Objects can be grouped into a collection using the Collect operator. In the Process View, collections are indicated by double lines. The Loop Collection operator loops over its subprocess once for every object in the input collection. The output of this operator is also a collection, any additional results of the subprocess can also be delivered through its output ports (as collections). If the unfold parameter is set to true then the output will be the union of all elements of the input collections.
Collections can be useful when you want to apply the same operations on a number of objects. The Collect operator will allow you to collect the required objects into a single collection, the Loop Collection operator will allow you to iterate over all collections and finally you can separate the input objects from collection by individually selecting the required element by using the Select operator.
- collection (Collection)
This input port expects a collection. It is the output of the Collect operator in the attached Example Process.
- output (Collection)
This operator can have multiple outputs. When one output is connected, another output port becomes available which is ready to deliver another output (if any). The order of outputs remains the same. The object supplied at the first output port of the subprocess of the Loop Collection operator is delivered through the first output port of this operator. The objects are delivered as collections.
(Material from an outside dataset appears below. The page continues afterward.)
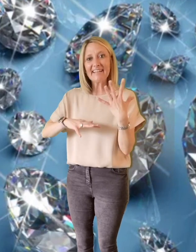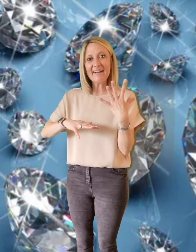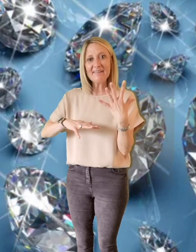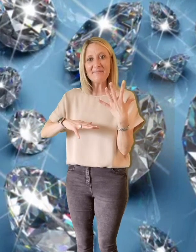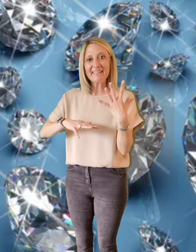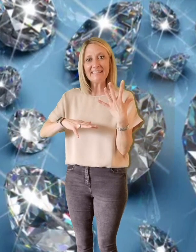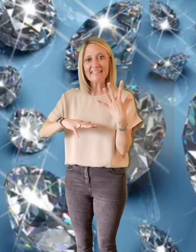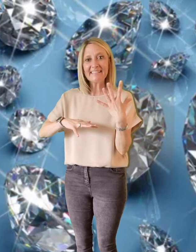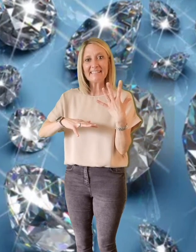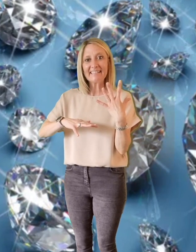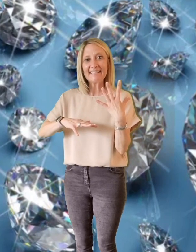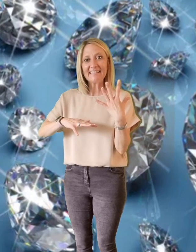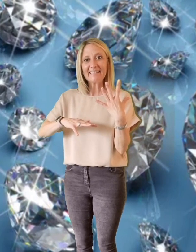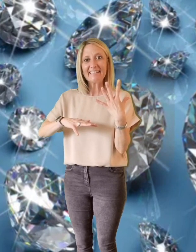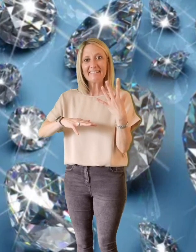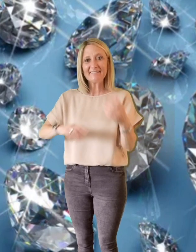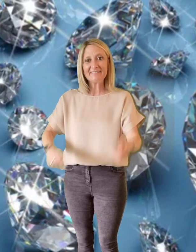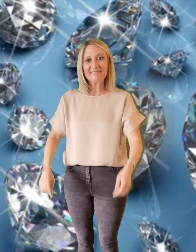diamond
- set_iteration_macroThis parameter specifies if a macro should be defined for the loop. The macro value will increment after every iteration. The name and start value of the macro can be specified by the macro name and macro start value parameters respectively. Range: boolean
- macro_nameThis parameter is only available when the set iteration macro parameter is set to true. This parameter specifies the name of the macro. Range: string
- macro_start_valueThis parameter is only available when the set iteration macro parameter is set to true. This parameter specifies the starting value of the macro. The value of the macro increments after every iteration of the loop. Range: integer
- unfoldThis parameter specifies whether collections received at the input ports should be unfolded. If the unfold parameter is set to true then the output will be the union of all elements of the input collections. Range: boolean
Introduction to collections
This Example Process explains a number of important ideas related to collections. This Example Process shows how objects can be collected into a collection, then some preprocessing is applied on the collection and finally individual elements of the collection are separated as required.
The 'Golf' and 'Golf-Testset' data sets are loaded using the Retrieve operator. Both ExampleSets are provided as inputs to the Subprocess operator. The subprocess performs some preprocessing on the ExampleSets and then returns them through its output ports. The first output port returns the preprocessed 'Golf' data set which is then used as training set for the Decision Tree operator. The second output port delivers the preprocessed 'Golf-Testset' data set which is used as testing set for the Apply Model operator which applies the Decision Tree model. The performance of this model is measured and it is connected to the results port. The training and testing ExampleSets can also be seen in the Results Workspace.
Now have a look at the subprocess of the Subprocess operator. First of all, the Collect operator combines the two ExampleSets into a single collection. Note the double line output of the Collect operator which indicates that the result is a collection. Then the Loop Collection operator is applied on the collection. The Loop Collection operator iterates over the elements of the collection and performs some preprocessing (renaming an attribute in this case) on them. You can see in the subprocess of the Loop Collection operator that the Rename operator is used for changing the name of the Temperature attribute to 'New Temperature'. It is important to note that this renaming is performed on both ExampleSets of the collection. The resultant collection is supplied to the Multiply operator which generates two copies of the collection. The first copy is used by the Select operator (with index parameter = 1) to select the first element of collection i.e. the preprocessed 'Golf' data set. The second copy is used by the second Select operator (with index parameter = 2) to select the second element of the collection i.e. the preprocessed 'Golf-Testset' data set.